Padaneide 1995

Diario della traversata


Questa è la cronaca della traversata della pianura Padana da Castelnuovo Rangone (MO) a Colombare (BS) effettuata in bicicletta il 24.VII.1995 da Marco Piana e Claudio Ferola.
Tutto quello che è qui raccontato è successo realmente, senza alcun abbellimento. Questa è una storia vera.


 
La sveglia suona che fuori è ancora buio. Frensis che dorme in stanza con me si sveglia anche lui, mugola qualche parola incomprensibile e si riaddormenta. Ha passato tutta la notte a combattere contro le zanzare, e d'altronde non c'è motivo che si alzi prima di un paio d'ore. Scendo le scale silenziosamente, Claudio si tira su dal divano in pochi secondi. Anche lui non deve aver dormito molto bene. La nostra colazione consiste di qualche biscotto e un bicchiere di latte. Una confezione di biscotti ancora chiusa lo lasciamo agli altri tre, io appendo al mio portapacchi il sacchetto con dentro quelli avanzati, mi dureranno quasi fino a Mantova, sbocconcellandoli di tanto in tanto. Stringiamo bene i nostri zaini sulle bici, controllando che le corde elastiche siano ben salde. Tutto il peso della mia roba grava sul perno della ruota posteriore, Claudio è più fortunato e ha potuto infilare qualcosa nella sacca davanti al manubrio. Il pensiero che le biciclette possano subire un danno più grave di una foratura ci sfiora appena lievemente, confidiamo nella fortuna e nei centri abitati che troveremo lungo il percorso per eventuali riparazioni.
 
Ricordo bene l'ora in cui ci siamo messi in viaggio, le cinque e quaranta. Le prime luci dell'alba di quell'indimenticabile ventiquattro luglio; il freddo mi consiglia, prima di arrivare alla fine dello stradello, di infilare una felpa sopra la mia leggera canottiera azzurra. L'allenamento non ci manca, pieni di entusiasmo percorriamo la dozzina di chilometri fino a Modena tenendo i 27-28 di media, è un piacere pedalare sulle strade deserte, immersi nelle foschie brumose che vanno rapidamente dissolvendosi ai primi raggi solari.
 
Giunti sulla circonvallazione, il primo problema: trovare l'imbocco della statale per Carpi. Il primo tentativo lo facciamo fidandoci del nostro senso di orientamento, e finiamo nel parcheggio di una fabbrica. Chiediamo ai rari passanti, ma ci vuole un'altra manciata di chilometri lasciati inutilmente sulla strada prima di infilare finalmente la direzione giusta. La statale 413 a quell'ora è percorsa quasi esclusivamente da grossi camion che fanno la spola tra i due centri per rifornire fabbriche e negozi prima dell'inizio della giornata lavorativa. Un'altra ventina di chilometri senza soste, i muscoli rispondono bene e i pantaloncini foderati di gommapiuma sopra il sellino fanno il loro dovere.

[Annotazioni spaziali]
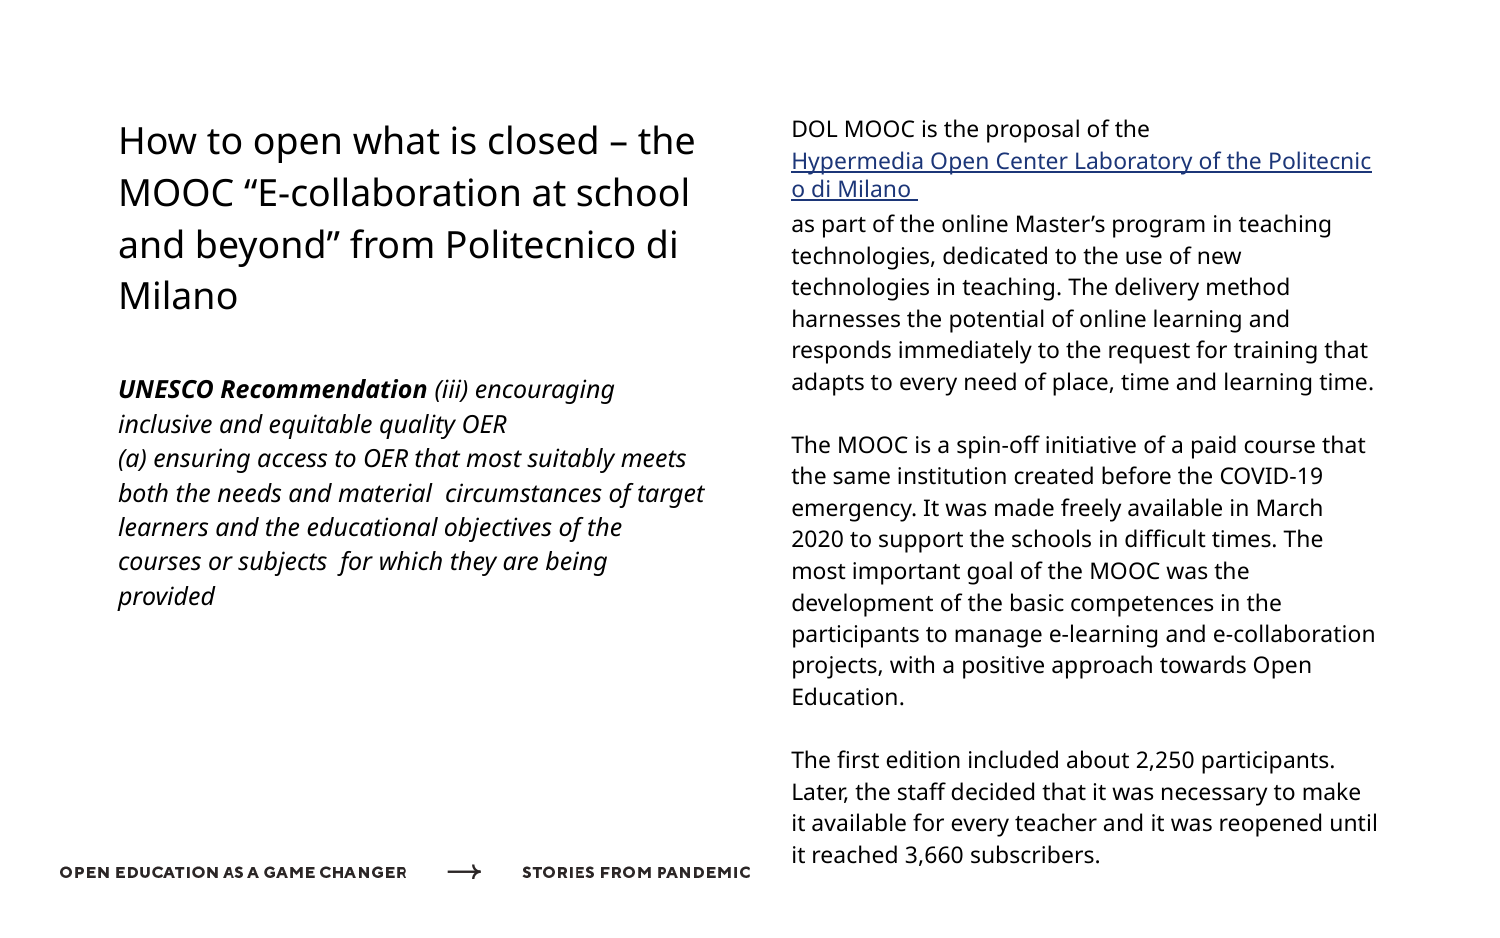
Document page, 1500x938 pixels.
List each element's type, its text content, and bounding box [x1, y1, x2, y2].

list DOL MOOC is the proposal of the Hypermedia Open Center Laboratory of the Politecnico di Milano as part of the online Master’s program in teaching technologies, dedicated to the use of new technologies in teaching. The delivery method harnesses the potential of online learning and responds immediately to the request for training that adapts to every need of place, time and learning time. The MOOC is a spin-off initiative of a paid course that the same institution created before the COVID-19 emergency. It was made freely available in March 2020 to support the schools in difficult times. The most important goal of the MOOC was the development of the basic competences in the participants to manage e-learning and e-collaboration projects, with a positive approach towards Open Education. The first edition included about 2,250 participants. Later, the staff decided that it was necessary to make it available for every teacher and it was reopened until it reached 3,660 subscribers. [791, 110, 1382, 770]
list How to open what is closed – the MOOC “E-collaboration at school and beyond” from Politecnico di Milano UNESCO Recommendation (iii) encouraging inclusive and equitable quality OER (a) ensuring access to OER that most suitably meets both the needs and material circumstances of target learners and the educational objectives of the courses or subjects for which they are being provided [118, 110, 709, 770]
picture [59, 799, 750, 879]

Elenco compiti
1) Ricopia dal diario della traversata il brano che si apre con le parole "Padaneide 1995" e si chiude con "e Claudio Ferola.".
2) Elenca tutti i centri abitati nominati nel diario della traversata.
3) Riprendi il diario della traversata dal punto in cui si interrompe.
L'elenco proviene da una fonte diversa.

Le risposte
1)
Padaneide 1995

Diario della traversata


Questa è la cronaca della traversata della pianura Padana da Castelnuovo Rangone (MO) a Colombare (BS) effettuata in bicicletta il 24.VII.1995 da Marco Piana e Claudio Ferola.

2) Castelnuovo Rangone, Colombare, Mantova, Modena, Carpi

3)
Arriviamo a Carpi che qualche bancarella al mercato sta già aprendo. Ci concediamo una sosta per sbocconcellare qualche biscotto e abbeverarci a una fontanella. Abbiamo percorso più di un quinto di strada, e finora sembra andare tutto a gonfie vele. Io mi tolgo la felpa e la infilo di nuovo dentro il vecchio e sbrindellato zaino militare. Ripartiamo, seguendo la strada che fila dritta come un fuso in direzione nord, seguendo le indicazioni per Mantova. Ci accorgiamo solo ora che nella confusione della partenza abbiamo lasciato al Cantone la fotocopia della pagina della cartina stradale relativa a questa seconda parte del viaggio. Le indicazioni per Mantova sono l'unica nostra guida, ma per fortuna fino ad ora non ci si sono presentati problemi. L'unico nostro rimpianto è essere costretti in questo modo a seguire le strade più trafficate, invece di poterci infilare per stradine di campagna dove potere pedalare affiancati e scambiare quattro chiacchiere.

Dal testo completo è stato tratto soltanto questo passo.